El Pontífice lo dice con claridad: “El reto no es tecnológico, sino antropológico”. Es decir, el problema no está únicamente en las herramientas digitales o en la Inteligencia Artificial, sino en la manera en que estamos permitiendo que estas sustituyan el pensamiento crítico, la responsabilidad y, sobre todo, el encuentro humano.
Cuando la comunicación pierde el rostro, pierde también el alma. Hoy la IA puede redactar textos, editar imágenes, simular voces y construir realidades virtuales con sorprendente eficacia. Pero también puede diluir la verdad, uniformar el pensamiento y convertir la información en simple estadística emocional. El riesgo —como advierte León XIV— es terminar habitando “mundos de espejos”, donde solo escuchamos lo que confirma nuestras ideas y dejamos de reconocer al otro como diferente y digno.
No se refiere a la crítica política —que es necesaria y saludable en democracia—, sino de algo distinto: la deshumanización del adversario.
Cuando se reduce a una persona a un meme, a una burla o a una campaña de desprestigio, se deja de ver su rostro. Y cuando eso ocurre, la comunicación deja de servir al bien común para convertirse en arma.

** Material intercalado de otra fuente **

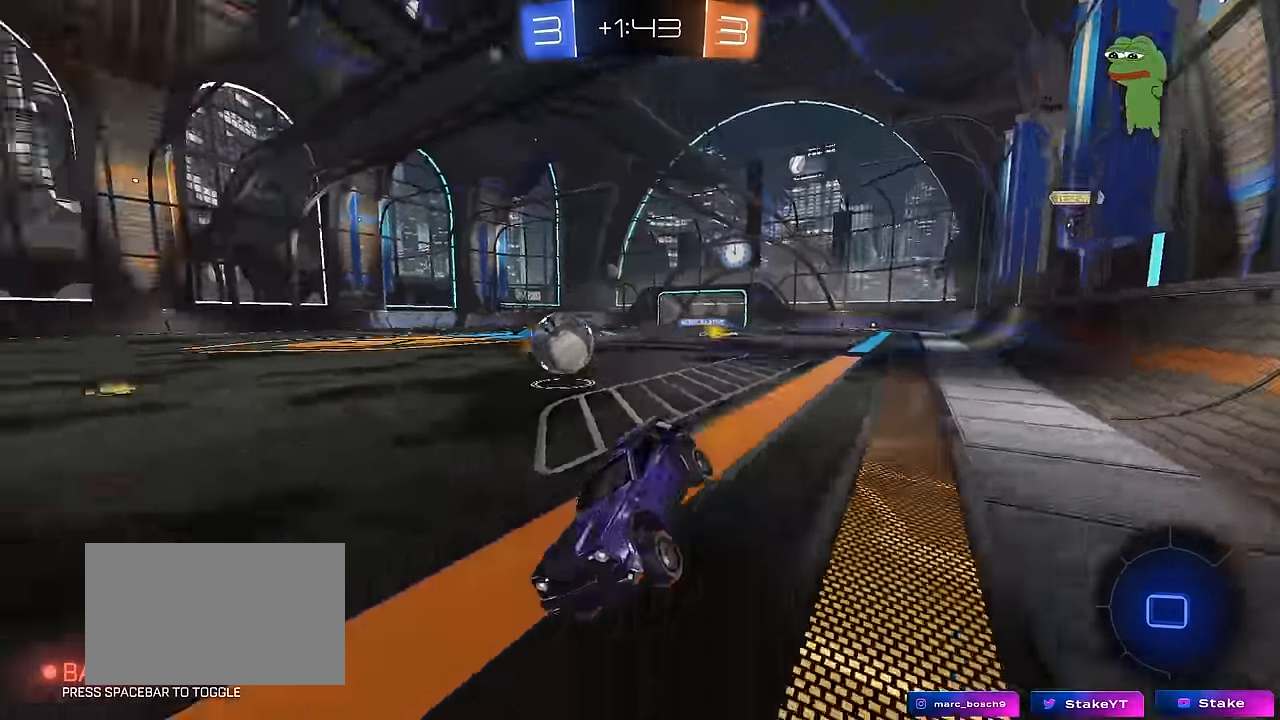
{"keys": ["a", "w"], "mouse": [], "mouse_move": "still", "events": [[33, "shift", "down"], [133, "shift", "up"], [316, "shift", "down"], [416, "shift", "up"]]}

El comunicador, periodista o generador de contenido, tiene una responsabilidad que va más allá del tráfico o la viralidad. Informar no es manipular emociones ni alimentar bandos. Informar es ayudar a comprender la realidad con honestidad, contexto y respeto.

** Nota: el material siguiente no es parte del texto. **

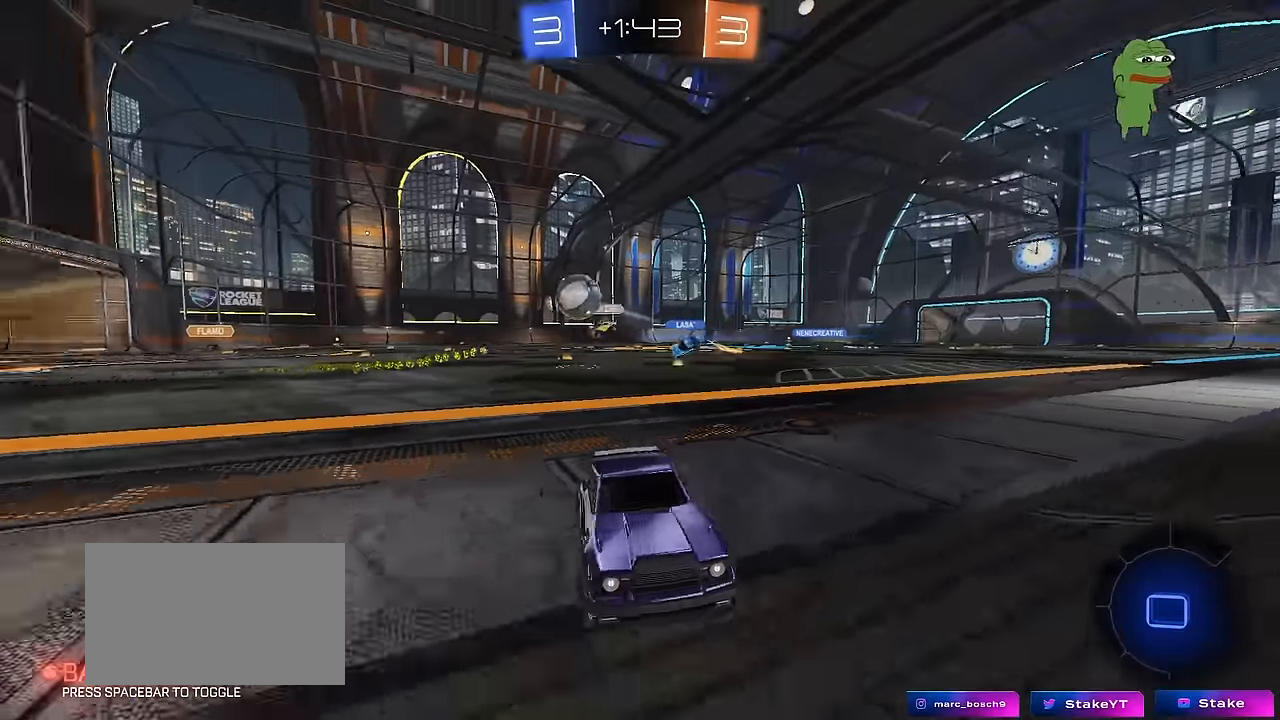
{"keys": ["a", "w"], "mouse": [], "mouse_move": "still", "events": []}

Por eso resultan oportunos los tres pilares que propone el Papa: responsabilidad, cooperación y educación.
Responsabilidad para decir la verdad, aunque incomode.
Cooperación para construir ecosistemas informativos más sanos.
Educación para formar ciudadanos críticos, capaces de distinguir hechos de propaganda.
La tecnología puede amplificar nuestra voz, pero nunca debe reemplazar nuestra conciencia.